In conclusion, “AI Governance Comprehensive” stands as an essential reference for anyone involved in AI governance today. The book’s detailed exploration of use cases, regulations, and tools provides readers with practical insights and actionable strategies. By addressing the complexities in AI governance, it equips professionals with the knowledge needed to navigate the evolving landscape of AI. Furthermore, the inclusion of real-world examples and vendor solutions makes this book an invaluable guide for implementing effective AI governance frameworks. For those seeking to understand and implement AI governance, this book is a must-have resource.
More About the Author
Sunil Soares is the founder and CEO of YourDataConnect (YDC), focused on AI governance. Prior to this role, Sunil was the founder and CEO of Information Asset, a data management firm, which he sold to private equity.

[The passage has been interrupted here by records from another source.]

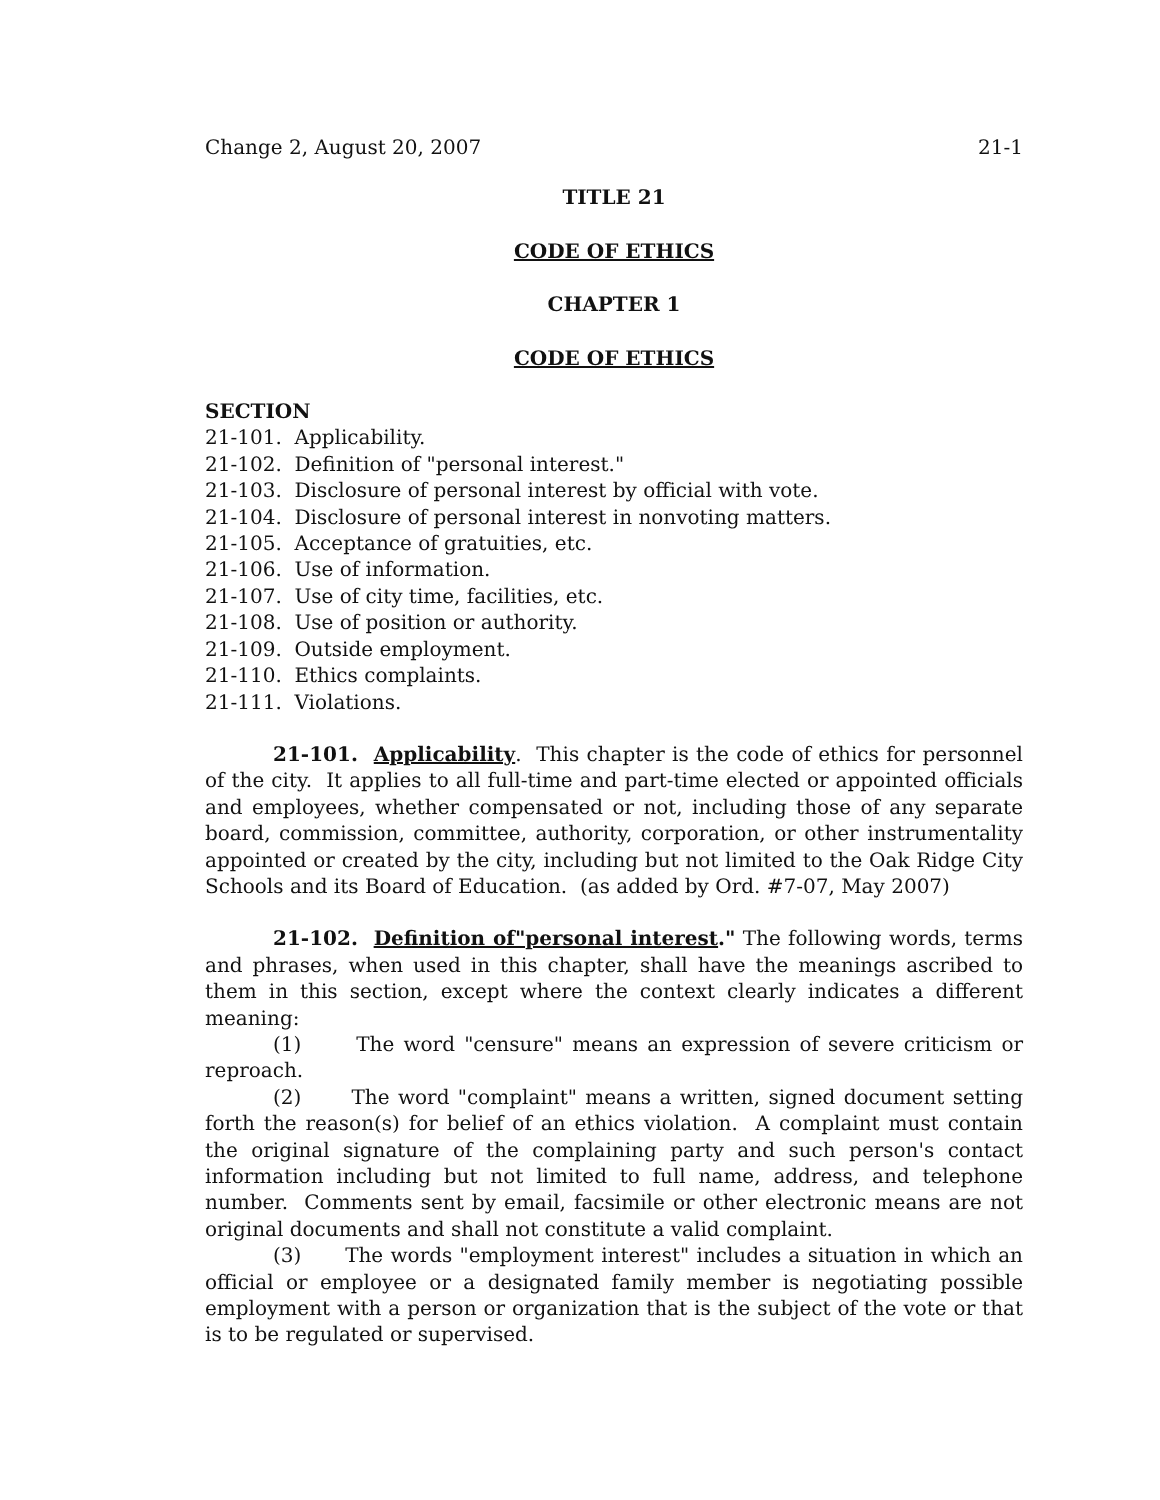Change 2, August 20, 2007 21-1
TITLE 21
CODE OF ETHICS
CHAPTER 1
CODE OF ETHICS
SECTION
21-101. Applicability.
21-102. Definition of "personal interest."
21-103. Disclosure of personal interest by official with vote.
21-104. Disclosure of personal interest in nonvoting matters.
21-105. Acceptance of gratuities, etc.
21-106. Use of information.
21-107. Use of city time, facilities, etc.
21-108. Use of position or authority.
21-109. Outside employment.
21-110. Ethics complaints.
21-111. Violations.
21-101. Applicability. This chapter is the code of ethics for personnel of the city. It applies to all full-time and part-time elected or appointed officials and employees, whether compensated or not, including those of any separate board, commission, committee, authority, corporation, or other instrumentality appointed or created by the city, including but not limited to the Oak Ridge City Schools and its Board of Education. (as added by Ord. #7-07, May 2007)
21-102. Definition of"personal interest." The following words, terms and phrases, when used in this chapter, shall have the meanings ascribed to them in this section, except where the context clearly indicates a different meaning:
(1) The word "censure" means an expression of severe criticism or reproach.
(2) The word "complaint" means a written, signed document setting forth the reason(s) for belief of an ethics violation. A complaint must contain the original signature of the complaining party and such person's contact information including but not limited to full name, address, and telephone number. Comments sent by email, facsimile or other electronic means are not original documents and shall not constitute a valid complaint.
(3) The words "employment interest" includes a situation in which an official or employee or a designated family member is negotiating possible employment with a person or organization that is the subject of the vote or that is to be regulated or supervised.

Sunil is the author of 12 books on data management and AI governance, including The IBM Data Governance Unified Process, Selling Information Governance to the Business, Big Data Governance, Data Governance Tools, Data Governance Guide for BCBS 239 and DFAST Compliance, The Chief Data Officer Handbook for Data Governance, and AI Governance.
In the past, Sunil also worked as an auditor at PwC and as a management consultant at Booz and Company. Sunil was a member of the Institute of Chartered Accountants of India and has an MBA in Finance from the University of Chicago Booth School of Business. Sunil also holds the Artificial Intelligence Governance Practitioner (AIGP) certification from the International Association of Privacy Professionals. He has also successfully completed the IEEE CertifAIed™ Assessor Training for AI ethics assessments.